Directions - In the account of the meeting with the Congressional Representative, which bill number did Caitlin write on the piece of titanium?

Extract provided -
* * *
On Wednesday, we met with our local Congressional Representative. He was kind enough to meet with us in person, stepping out of an Energy and Technology session to spend at least 20 minutes with us in an adjacent chamber. As soon as the handshakes were done, Caitlin launched in with her story. She handed him a piece of real titanium and which she had written “300,000 kids” and “It costs too much to wait to fight arthritis” along with her name and the bill number (H.R. 1210). Mr. Rohrabacher was very patient and attentive as he listened to how arthritis has affected her life, how she could never play soccer and always in the slow one, how much pain she is in and how she had to have hip replacement last year. He asked a couple of questions of her, asking how she feels now, what grade she is in etc….He was very sympathetic.
Then it was mom’s turn to talk. When we last met with Mr. R in 2007, his response to our request for support was that he does not believe in “disease specific research”. I know that he is frugal and – political party affiliation aside – I understand his position. So, I was ready this time to discuss the high cost of arthritis to the economy. $128 BILLION a year in direct and indirect costs. $12.8 billion in CA alone. He asked me how much we spent last year on Caitlin’s health – and I was happy that I had added up those figures. I talked about disability and how many people end up having to leave their job within ten years of diagnosis. He asked about the causes of the disease and I answered about how much we still don’t know and then launched into a request for increased NIH funding. I told him that ultimately – NOT doing something about arthritis now is the expensive decision. 46 million people now, but 67 million people by 2030.
* * *
(Transcribed page contents)
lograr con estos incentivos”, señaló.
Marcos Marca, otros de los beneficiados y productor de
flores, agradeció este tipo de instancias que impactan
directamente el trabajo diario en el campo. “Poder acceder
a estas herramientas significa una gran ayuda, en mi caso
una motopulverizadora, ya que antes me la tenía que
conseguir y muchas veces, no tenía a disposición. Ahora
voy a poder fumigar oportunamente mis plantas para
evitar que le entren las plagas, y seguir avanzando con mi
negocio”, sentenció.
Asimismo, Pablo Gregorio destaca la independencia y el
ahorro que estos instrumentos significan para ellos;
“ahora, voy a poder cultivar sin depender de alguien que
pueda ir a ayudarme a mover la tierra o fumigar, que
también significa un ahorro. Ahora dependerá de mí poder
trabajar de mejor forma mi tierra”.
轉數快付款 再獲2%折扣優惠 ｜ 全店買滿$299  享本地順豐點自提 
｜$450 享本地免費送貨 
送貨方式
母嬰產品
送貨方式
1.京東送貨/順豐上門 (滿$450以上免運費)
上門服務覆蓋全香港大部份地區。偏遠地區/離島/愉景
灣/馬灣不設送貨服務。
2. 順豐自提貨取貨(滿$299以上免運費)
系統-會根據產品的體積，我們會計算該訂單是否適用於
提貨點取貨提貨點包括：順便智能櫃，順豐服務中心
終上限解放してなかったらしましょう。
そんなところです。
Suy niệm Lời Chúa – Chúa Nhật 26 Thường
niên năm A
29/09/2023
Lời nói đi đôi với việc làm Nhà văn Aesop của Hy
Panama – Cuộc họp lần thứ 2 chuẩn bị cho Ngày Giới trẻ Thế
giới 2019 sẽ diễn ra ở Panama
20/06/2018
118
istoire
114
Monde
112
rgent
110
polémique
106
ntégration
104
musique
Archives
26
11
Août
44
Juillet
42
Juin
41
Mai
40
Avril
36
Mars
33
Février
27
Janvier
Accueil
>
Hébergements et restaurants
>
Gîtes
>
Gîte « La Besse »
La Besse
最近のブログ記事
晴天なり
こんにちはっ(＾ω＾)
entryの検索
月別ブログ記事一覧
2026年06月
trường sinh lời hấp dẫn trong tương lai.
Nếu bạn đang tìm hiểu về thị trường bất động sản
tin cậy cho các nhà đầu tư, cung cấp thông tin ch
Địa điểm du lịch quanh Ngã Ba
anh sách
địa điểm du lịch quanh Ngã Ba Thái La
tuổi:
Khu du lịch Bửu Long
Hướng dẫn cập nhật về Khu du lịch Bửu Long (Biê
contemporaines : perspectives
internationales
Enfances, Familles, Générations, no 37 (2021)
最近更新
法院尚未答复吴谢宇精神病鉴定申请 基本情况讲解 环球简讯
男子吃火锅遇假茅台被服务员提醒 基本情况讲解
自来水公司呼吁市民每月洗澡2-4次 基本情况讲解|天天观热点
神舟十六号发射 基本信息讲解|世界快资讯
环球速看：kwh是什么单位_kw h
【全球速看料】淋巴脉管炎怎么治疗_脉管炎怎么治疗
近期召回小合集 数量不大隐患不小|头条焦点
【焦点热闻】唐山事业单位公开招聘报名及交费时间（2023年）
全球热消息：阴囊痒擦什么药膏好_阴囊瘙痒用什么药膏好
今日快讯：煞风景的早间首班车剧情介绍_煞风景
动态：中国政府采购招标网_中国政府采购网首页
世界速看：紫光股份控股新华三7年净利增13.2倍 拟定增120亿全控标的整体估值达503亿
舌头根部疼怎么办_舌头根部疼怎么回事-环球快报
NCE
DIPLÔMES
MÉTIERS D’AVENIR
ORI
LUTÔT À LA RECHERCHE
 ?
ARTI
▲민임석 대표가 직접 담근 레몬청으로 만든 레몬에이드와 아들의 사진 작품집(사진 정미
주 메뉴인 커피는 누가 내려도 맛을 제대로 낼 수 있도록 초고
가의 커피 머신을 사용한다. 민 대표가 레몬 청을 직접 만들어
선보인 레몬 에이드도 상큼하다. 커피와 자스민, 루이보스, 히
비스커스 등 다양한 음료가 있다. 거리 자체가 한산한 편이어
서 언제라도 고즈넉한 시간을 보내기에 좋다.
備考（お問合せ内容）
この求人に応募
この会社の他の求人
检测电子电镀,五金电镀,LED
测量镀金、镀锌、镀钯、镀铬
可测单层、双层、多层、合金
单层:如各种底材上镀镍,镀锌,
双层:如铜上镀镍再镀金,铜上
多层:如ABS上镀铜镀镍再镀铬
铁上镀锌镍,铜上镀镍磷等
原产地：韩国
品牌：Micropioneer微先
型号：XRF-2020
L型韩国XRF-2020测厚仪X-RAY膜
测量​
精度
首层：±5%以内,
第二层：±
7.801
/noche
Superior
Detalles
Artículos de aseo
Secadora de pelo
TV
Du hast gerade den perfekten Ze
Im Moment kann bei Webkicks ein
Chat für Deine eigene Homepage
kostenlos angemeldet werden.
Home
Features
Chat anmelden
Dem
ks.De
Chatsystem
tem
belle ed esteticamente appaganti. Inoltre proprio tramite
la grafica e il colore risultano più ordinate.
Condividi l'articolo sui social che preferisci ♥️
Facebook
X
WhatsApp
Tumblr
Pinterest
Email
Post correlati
* * *
Response to this task - H.R. 1210